**LISTE DES TÂCHES:**
1. Reproduisez la partie du texte sur les artistes exposés au Palais des Beaux-Arts qui commence à « Depuis peu, Van » et se termine à « d’art en soi. ».
2. Reprenez le texte sur les artistes exposés au Palais des Beaux-Arts là où il s'arrête et poursuivez-le.

Depuis peu, Van Dijck explore les espaces « liminaux », transitoires, évoluant dans une sorte de zone grise, des espaces de déambulation. L’artiste présente ici une œuvre réalisée spécialement pour le Palais des Beaux-Arts. Elle s’inscrit dans l’architecture de la salle d’exposition et voit en l’expérience du visiteur un cheminement capable de susciter chez ce dernier les sensations analogues à celles d’un rite de passage. Le tunnel qu’elle a créé balise ce parcours à travers le Palais, faisant ainsi de ce parcours une œuvre d’art en soi.
Katrin Kamrau
Katrin Kamrau ne se limite pas à rassembler objets, imprimés et photographies de façon arbitraire. Elle les dispose dans l’espace, incitant le spectateur à s’interroger sur l’utilisation de ces images dans les médias et dans la société d’hier et d’aujourd’hui.

**DOCUMENTS FOURNIS:**
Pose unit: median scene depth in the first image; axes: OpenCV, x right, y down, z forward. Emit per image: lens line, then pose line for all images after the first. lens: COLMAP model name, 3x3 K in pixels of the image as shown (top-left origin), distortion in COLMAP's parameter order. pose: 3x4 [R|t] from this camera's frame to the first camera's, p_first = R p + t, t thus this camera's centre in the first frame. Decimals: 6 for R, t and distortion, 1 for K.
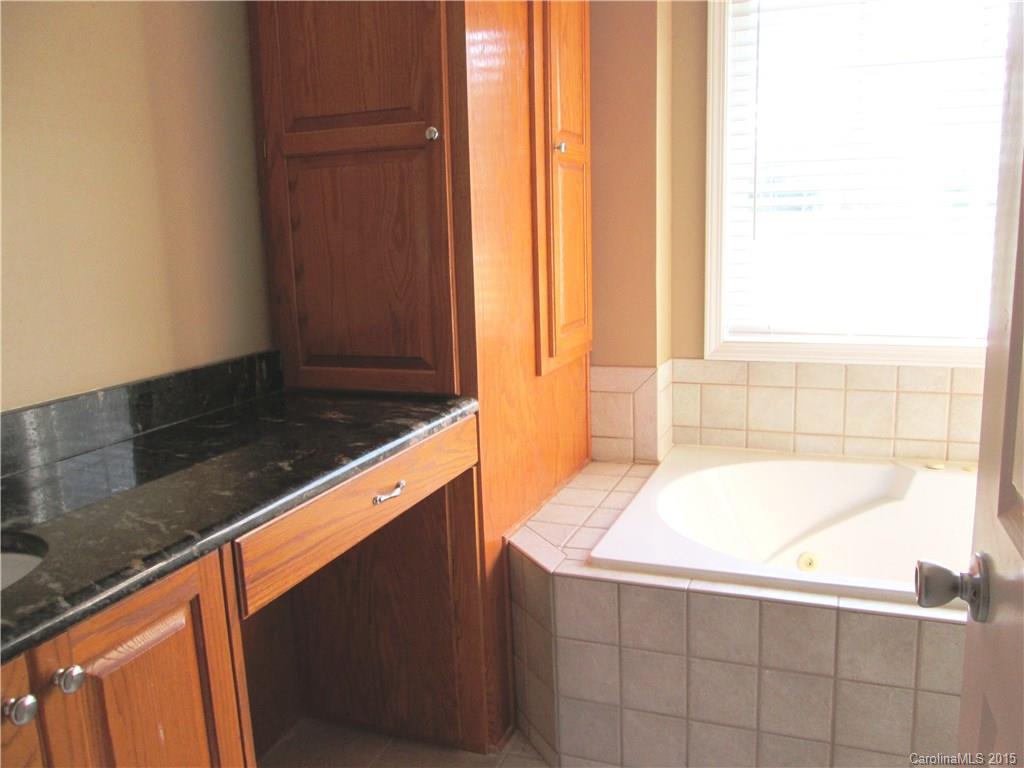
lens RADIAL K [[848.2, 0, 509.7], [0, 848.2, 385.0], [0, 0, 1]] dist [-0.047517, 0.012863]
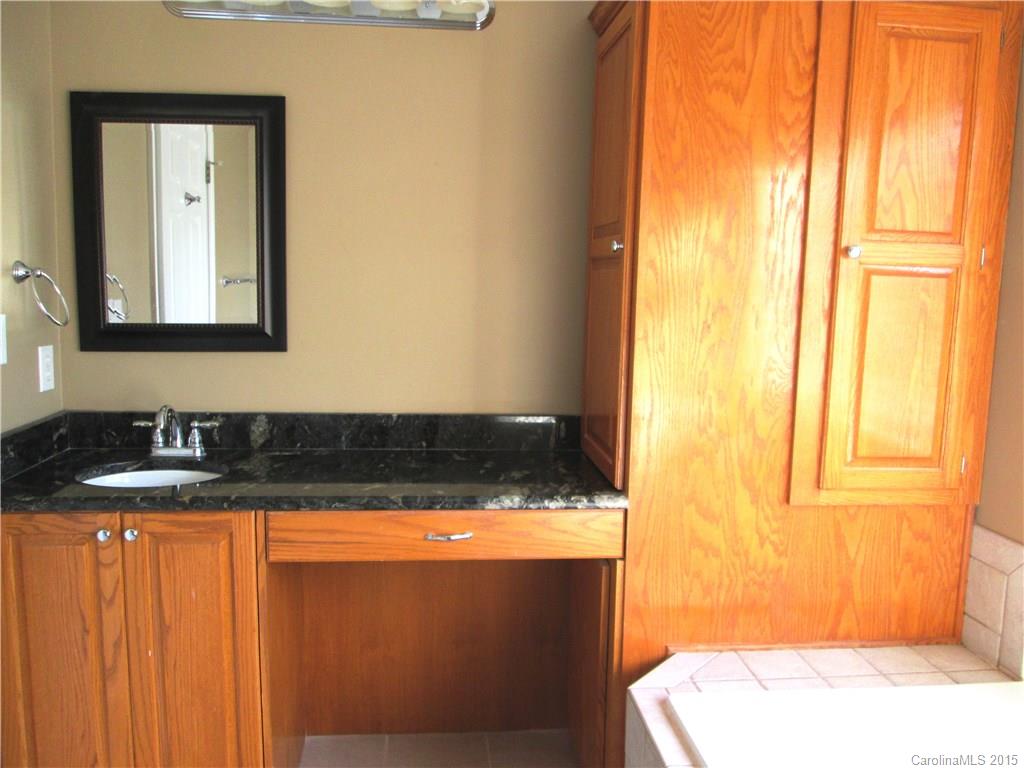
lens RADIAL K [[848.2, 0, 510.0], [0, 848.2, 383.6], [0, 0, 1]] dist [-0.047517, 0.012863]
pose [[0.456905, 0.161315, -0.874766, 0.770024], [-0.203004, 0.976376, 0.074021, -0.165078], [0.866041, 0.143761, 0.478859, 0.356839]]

---

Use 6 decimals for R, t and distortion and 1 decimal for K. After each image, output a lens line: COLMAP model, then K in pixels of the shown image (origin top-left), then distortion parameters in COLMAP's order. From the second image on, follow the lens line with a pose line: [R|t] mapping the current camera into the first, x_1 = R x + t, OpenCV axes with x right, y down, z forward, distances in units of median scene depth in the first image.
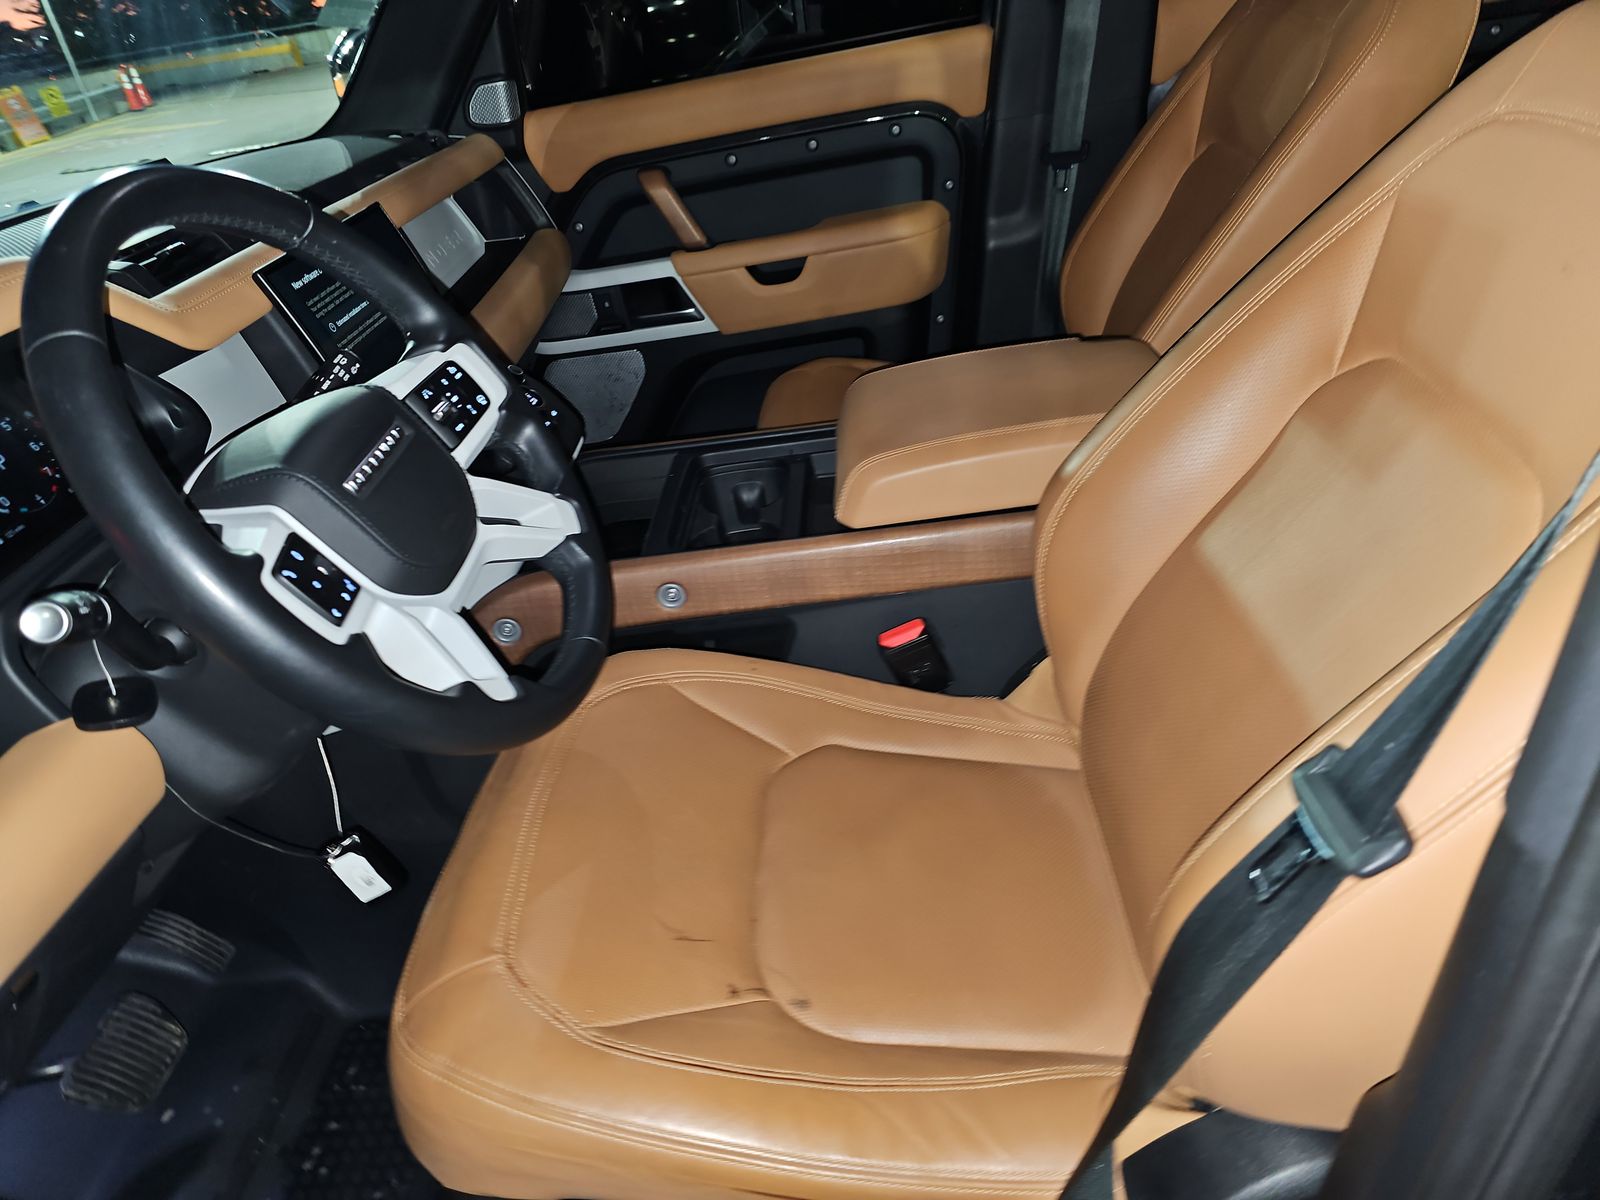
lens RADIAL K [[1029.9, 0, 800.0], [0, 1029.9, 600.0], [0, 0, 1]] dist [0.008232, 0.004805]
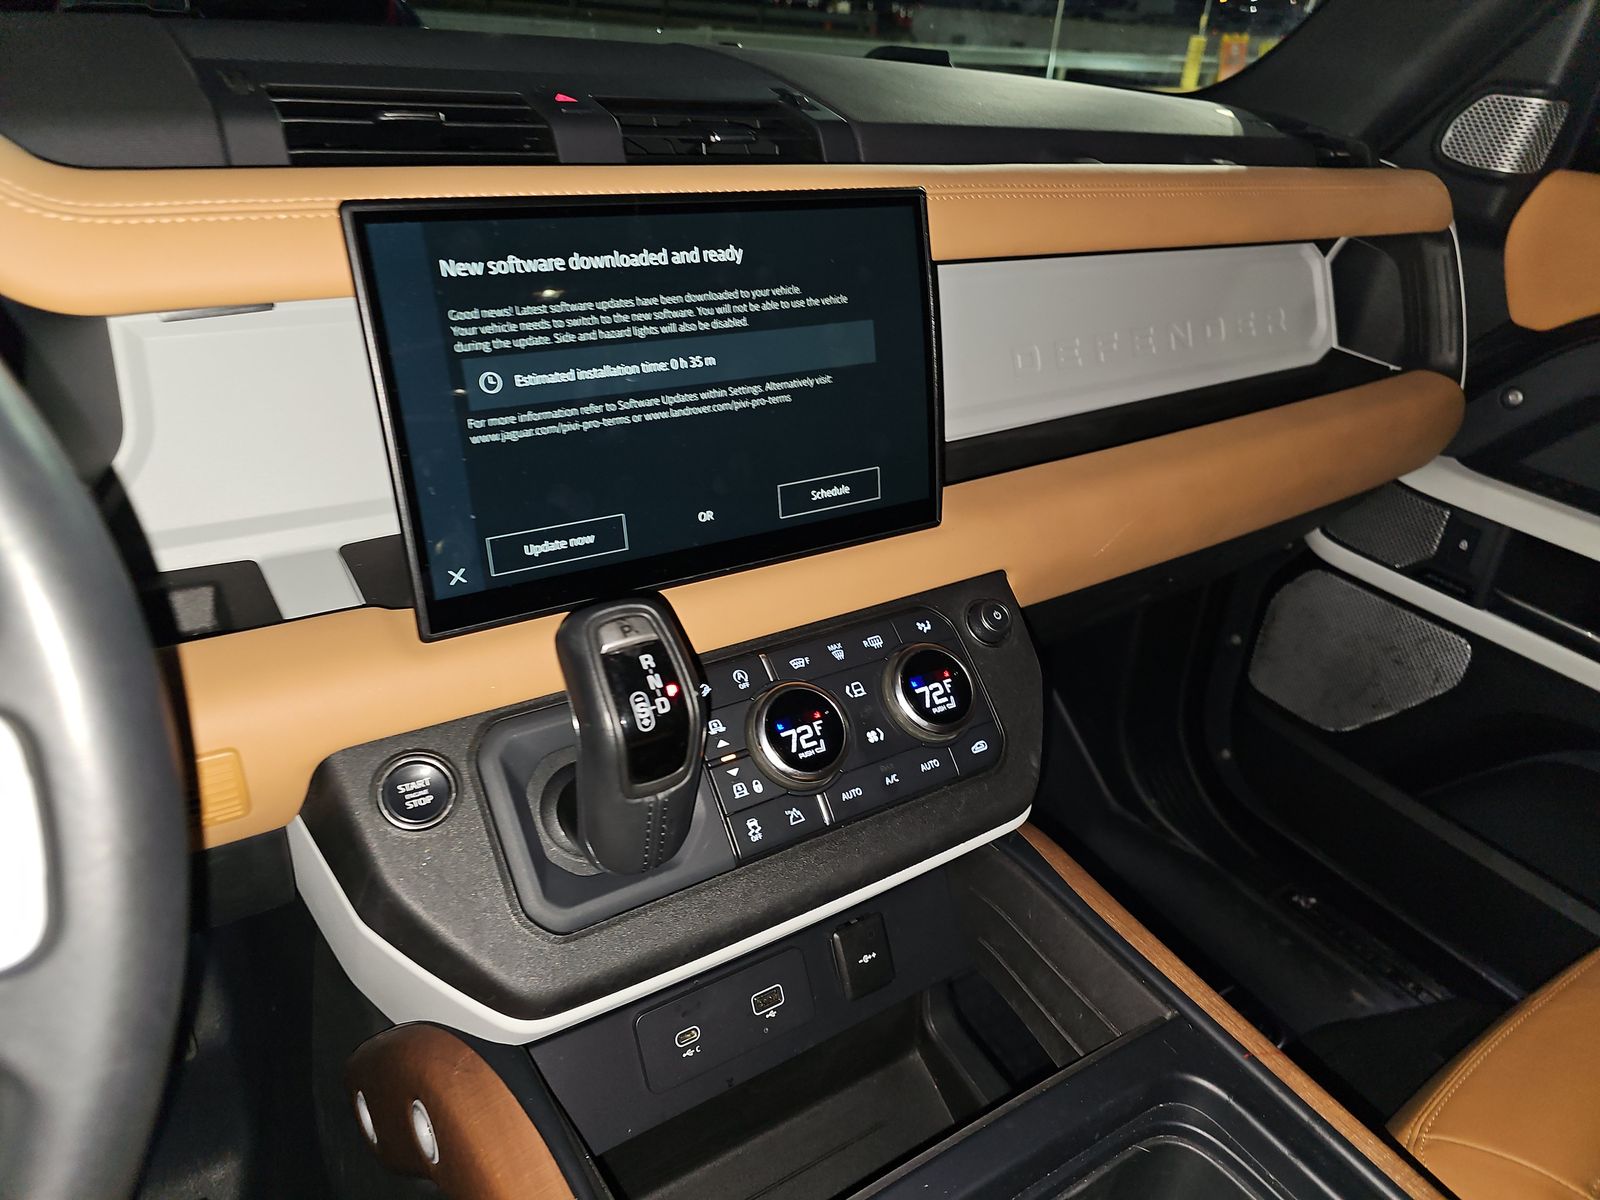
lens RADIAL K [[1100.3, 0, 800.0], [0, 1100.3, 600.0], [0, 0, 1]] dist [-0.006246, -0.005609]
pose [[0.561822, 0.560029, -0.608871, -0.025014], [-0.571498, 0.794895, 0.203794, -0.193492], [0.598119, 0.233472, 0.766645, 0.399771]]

**RÉPONSES FOURNIES:**
1.
Depuis peu, Van Dijck explore les espaces « liminaux », transitoires, évoluant dans une sorte de zone grise, des espaces de déambulation. L’artiste présente ici une œuvre réalisée spécialement pour le Palais des Beaux-Arts. Elle s’inscrit dans l’architecture de la salle d’exposition et voit en l’expérience du visiteur un cheminement capable de susciter chez ce dernier les sensations analogues à celles d’un rite de passage. Le tunnel qu’elle a créé balise ce parcours à travers le Palais, faisant ainsi de ce parcours une œuvre d’art en soi.

2.
SPEKTRUM*objekt18(portrait)II (2015) présente 43 portraits contenant chacun un pourcentage trop élevé ou trop faible de jaune (Y) ou de magenta (M). Ces imprimés sont basés sur un diagramme de couleurs extrait du livre La Photographie pour tous (The Joy of Photography, Eastman Kodak Company, Addison-Wesley Publishing Company, 1979). À l’ère de l’analogique, le photographe utilisait ce type de schéma dans le but de réaliser très rapidement une série de clichés aussi neutres que possible. Kamrau y décèle l’empreinte d’une pensée proprement occidentale.
L’artiste questionne également ce mode de pensée dans SPEKTRUM*shelf (2013). Six étagères exposant des clichés se centrent chacune sur un paramètre de la photographie : le temps, le regard du spectateur, la perception, la lumière, la composition…. En appréhendant l’ensemble, vous prenez conscience du pouvoir exercé par le photographe sur la personne faisant face à l’objectif.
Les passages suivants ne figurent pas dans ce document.